Lahbabi nous explique que le pourcentage change en fonction de la tranche des prix du médicament. Pour les médicaments qui coûtent jusqu’à 199 dirhams (DH), la marge bénéficiaire est de 33,93 %. Celle-ci passe à 29,75 % pour les médicaments qui coûtent entre 200 et 588 DH. Une marge forfaitaire de 300 DH est fixée pour les médicaments qui coutent entre 589 et 2 000 DH, et une marge brute de 400 DH pour les médicaments qui coûtent plus que 2 000 DH. Lorsque l’on déduit les taxes, les charges et les salaires, la marge nette baisse à 8 %.
Par ailleurs, le ministre de la santé a expliqué que la comparaison avec les autres pays n’est pas tout à fait juste et équitable, précisant que le pharmacien dans les autres pays, contrairement au pharmacien marocain, bénéficie d’autres revenus supplémentaires hors la marge sur le médicament. Une déclaration qui conforte les pharmaciens dans leurs revendications, font savoir nos interlocuteurs syndicaux.
« Aujourd’hui il existe environ 3 000 pharmaciens qui vivent dans des conditions économiques difficiles au sein de ce secteur », a fait observer Ait Taleb, soulignant qu’une réforme est en train d’être menée pour accompagner le développement du secteur. S'agissant des prix des médicaments, le ministre a expliqué que « si le gouvernement parle aujourd’hui du prix des médicaments, ça ne concerne pas la marge de bénéfice », précisant que les composantes du prix du médicament sont multiples.
Les échanges entre les représentants des centrales syndicales du secteur de la pharmacie suite à leur annonce de grève nationale et le ministre de la Santé ont également porté sur la situation de crise que connaît le secteur, notamment le blocage de la tenue de nouvelles élections du Conseil de l’Ordre des pharmaciens. Dans ce sens, le ministre a déploré la non-tenue de ces élections depuis 2019 malgré les appels insistants sur l’importance d’organiser la profession.
La grève maintenue, d'autres réunions en vue
Cette rencontre a été l’occasion pour lever toute ambiguïté et préparer une feuille de route d'action commune, a souligné le ministre, laissant entendre que la grève nationale du 13 avril a été annulée et qu'il est question maintenant de se mettre d'accord sur les moyens d'améliorer les conditions de travail des pharmaciens.

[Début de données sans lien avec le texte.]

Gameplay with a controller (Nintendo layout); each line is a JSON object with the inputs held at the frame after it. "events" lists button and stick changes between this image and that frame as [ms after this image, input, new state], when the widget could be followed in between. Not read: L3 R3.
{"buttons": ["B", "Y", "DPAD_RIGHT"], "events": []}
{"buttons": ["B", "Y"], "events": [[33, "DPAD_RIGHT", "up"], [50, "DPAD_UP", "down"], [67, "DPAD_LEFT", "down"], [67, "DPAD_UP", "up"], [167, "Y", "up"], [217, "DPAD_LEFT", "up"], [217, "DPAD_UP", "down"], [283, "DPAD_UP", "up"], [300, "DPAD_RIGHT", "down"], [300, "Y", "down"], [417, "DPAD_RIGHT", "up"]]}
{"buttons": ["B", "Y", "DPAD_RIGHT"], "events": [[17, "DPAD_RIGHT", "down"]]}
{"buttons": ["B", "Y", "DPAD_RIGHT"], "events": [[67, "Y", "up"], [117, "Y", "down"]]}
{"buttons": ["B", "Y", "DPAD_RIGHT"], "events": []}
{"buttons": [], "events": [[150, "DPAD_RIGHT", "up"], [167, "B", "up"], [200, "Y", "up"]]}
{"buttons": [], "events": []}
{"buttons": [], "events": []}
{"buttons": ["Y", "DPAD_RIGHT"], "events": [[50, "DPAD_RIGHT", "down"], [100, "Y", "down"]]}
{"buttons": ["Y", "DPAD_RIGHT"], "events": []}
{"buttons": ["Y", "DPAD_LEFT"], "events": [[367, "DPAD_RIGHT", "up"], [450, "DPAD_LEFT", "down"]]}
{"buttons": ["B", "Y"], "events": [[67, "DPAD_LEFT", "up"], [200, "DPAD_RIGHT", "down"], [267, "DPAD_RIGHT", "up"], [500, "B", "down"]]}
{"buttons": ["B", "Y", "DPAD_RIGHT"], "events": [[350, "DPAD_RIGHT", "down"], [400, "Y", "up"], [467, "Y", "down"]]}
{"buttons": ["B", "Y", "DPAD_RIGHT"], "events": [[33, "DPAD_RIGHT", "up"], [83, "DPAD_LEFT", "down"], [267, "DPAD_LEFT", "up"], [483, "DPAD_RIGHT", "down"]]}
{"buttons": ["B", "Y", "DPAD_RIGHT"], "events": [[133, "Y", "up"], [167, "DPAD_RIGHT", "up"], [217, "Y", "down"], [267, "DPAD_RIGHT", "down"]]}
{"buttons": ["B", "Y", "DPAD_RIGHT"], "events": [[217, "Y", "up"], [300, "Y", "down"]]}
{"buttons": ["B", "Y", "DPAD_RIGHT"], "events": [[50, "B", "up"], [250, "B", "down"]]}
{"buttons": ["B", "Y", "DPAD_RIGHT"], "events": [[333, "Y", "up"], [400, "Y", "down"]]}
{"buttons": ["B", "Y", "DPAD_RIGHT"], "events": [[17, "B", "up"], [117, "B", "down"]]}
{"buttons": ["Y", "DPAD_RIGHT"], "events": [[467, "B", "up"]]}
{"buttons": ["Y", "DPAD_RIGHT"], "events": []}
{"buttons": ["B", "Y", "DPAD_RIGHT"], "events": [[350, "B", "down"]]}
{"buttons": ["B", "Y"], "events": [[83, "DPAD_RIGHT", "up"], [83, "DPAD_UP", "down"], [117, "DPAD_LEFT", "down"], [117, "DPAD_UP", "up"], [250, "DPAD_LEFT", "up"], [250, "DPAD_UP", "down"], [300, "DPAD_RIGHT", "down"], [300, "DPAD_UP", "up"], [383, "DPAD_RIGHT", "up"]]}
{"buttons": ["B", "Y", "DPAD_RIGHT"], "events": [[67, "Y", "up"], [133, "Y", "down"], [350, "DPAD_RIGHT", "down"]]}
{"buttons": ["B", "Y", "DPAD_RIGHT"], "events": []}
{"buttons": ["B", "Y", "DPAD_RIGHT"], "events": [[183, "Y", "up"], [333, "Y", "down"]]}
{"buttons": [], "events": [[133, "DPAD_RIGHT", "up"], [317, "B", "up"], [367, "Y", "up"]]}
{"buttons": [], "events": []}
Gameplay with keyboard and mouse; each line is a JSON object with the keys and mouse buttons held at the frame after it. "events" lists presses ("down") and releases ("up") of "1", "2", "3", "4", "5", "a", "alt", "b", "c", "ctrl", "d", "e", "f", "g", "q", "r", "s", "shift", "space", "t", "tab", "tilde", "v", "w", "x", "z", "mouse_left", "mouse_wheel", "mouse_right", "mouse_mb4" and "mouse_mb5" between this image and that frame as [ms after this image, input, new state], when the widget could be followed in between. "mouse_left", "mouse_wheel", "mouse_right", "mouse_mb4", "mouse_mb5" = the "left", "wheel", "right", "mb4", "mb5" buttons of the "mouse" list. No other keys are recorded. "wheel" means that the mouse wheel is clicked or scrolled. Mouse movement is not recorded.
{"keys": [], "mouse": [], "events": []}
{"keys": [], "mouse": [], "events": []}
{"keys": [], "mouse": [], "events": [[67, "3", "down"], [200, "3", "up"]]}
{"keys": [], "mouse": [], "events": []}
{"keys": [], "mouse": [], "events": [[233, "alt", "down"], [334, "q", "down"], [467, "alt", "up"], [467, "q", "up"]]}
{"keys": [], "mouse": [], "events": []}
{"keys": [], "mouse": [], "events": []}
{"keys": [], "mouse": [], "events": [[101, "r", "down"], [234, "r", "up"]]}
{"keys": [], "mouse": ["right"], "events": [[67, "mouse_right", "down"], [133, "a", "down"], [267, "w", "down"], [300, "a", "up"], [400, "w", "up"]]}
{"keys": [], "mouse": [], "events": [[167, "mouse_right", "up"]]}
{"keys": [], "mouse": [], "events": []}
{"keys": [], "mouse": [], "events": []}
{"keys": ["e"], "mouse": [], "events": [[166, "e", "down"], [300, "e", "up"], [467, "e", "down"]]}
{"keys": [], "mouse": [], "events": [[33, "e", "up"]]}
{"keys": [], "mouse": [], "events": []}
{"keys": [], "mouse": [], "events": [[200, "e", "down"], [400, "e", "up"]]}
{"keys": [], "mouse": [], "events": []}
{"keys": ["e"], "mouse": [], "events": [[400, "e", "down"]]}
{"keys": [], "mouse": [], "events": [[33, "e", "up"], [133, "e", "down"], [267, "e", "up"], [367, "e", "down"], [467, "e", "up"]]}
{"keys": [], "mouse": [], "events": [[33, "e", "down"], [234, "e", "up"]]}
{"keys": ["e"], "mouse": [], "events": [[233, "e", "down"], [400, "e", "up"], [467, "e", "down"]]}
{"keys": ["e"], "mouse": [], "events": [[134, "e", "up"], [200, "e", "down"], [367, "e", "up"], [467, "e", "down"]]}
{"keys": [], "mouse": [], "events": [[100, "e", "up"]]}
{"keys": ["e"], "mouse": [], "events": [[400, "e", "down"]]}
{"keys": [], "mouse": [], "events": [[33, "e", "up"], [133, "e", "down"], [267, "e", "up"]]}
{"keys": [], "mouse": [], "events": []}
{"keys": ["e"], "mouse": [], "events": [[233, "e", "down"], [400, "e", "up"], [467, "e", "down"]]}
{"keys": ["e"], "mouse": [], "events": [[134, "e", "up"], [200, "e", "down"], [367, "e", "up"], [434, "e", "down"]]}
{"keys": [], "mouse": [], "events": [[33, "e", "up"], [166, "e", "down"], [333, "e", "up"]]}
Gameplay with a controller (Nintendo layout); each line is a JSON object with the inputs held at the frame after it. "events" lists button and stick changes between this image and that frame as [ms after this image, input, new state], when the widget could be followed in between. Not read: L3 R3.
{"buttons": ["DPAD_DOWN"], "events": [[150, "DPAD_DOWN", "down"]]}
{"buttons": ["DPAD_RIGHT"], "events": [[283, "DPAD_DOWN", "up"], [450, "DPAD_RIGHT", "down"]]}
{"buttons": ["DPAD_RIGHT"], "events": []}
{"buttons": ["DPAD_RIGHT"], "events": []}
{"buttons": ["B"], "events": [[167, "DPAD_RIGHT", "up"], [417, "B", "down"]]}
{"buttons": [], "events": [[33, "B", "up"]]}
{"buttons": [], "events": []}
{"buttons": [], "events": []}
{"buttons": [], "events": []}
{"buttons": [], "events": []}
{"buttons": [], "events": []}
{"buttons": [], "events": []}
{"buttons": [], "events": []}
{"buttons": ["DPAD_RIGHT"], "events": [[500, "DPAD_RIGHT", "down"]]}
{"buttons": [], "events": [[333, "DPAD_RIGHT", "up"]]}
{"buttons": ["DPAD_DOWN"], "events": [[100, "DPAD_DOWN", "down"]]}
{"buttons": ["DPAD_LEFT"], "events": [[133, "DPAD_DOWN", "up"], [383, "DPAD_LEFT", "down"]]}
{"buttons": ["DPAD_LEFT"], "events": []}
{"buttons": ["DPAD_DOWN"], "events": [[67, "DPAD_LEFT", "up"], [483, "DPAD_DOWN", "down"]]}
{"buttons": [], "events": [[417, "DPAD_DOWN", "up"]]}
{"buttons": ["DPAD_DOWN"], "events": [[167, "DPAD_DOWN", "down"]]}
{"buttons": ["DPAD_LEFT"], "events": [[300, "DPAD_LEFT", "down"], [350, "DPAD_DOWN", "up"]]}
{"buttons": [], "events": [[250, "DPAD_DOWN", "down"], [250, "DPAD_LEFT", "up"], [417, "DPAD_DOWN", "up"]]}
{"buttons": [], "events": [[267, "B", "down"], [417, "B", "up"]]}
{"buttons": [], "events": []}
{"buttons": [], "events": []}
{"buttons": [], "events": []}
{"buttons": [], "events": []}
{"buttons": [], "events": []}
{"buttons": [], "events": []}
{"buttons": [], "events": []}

Mohamed Lahbabi, nous affirme que la grève du 13 avril est maintenue. « On s'attendait à des signaux positifs de la part du ministère du moment que c'est lui qui nous a convoqué, mais il n'était pas question de cela », déplore-t-il. « On lui a toutefois demandé de faire un geste pour la profession, pour essayer de convaincre les syndicats régionaux d'annuler la grève de 48h qui aura lieu le 30 avril », explique le président de la confédération des syndicats des pharmaciens d'officine.
Pour sa part, le président du Syndicat national des pharmaciens du Maroc, Abderrazak Mounfaloti estime que la réunion du jeudi « était très positive et le ministre nous a assuré qu'on va travailler ensemble. La réunion d'hier est la première d'une série de réunions qui s'ouvrent avec le ministre ». « Le ministre sait bien que c’est 8 % », poursuit Mounfaloti soulignant que le ministre est averti de la faible marge bénéficiaire des pharmaciens et de la condition difficile de plusieurs professionnels de ce secteur, qui pour certains sont en faillite, précise-t-il
Par ailleurs, le syndicaliste a indiqué que les revendications des pharmaciens portées lors de cette réunion s’articulent autour de l’impératif de lutter contre la vente de médicaments hors officines et de passer par le circuit conventionnel, en l'occurrence le laboratoire, le distributeur puis le pharmacien.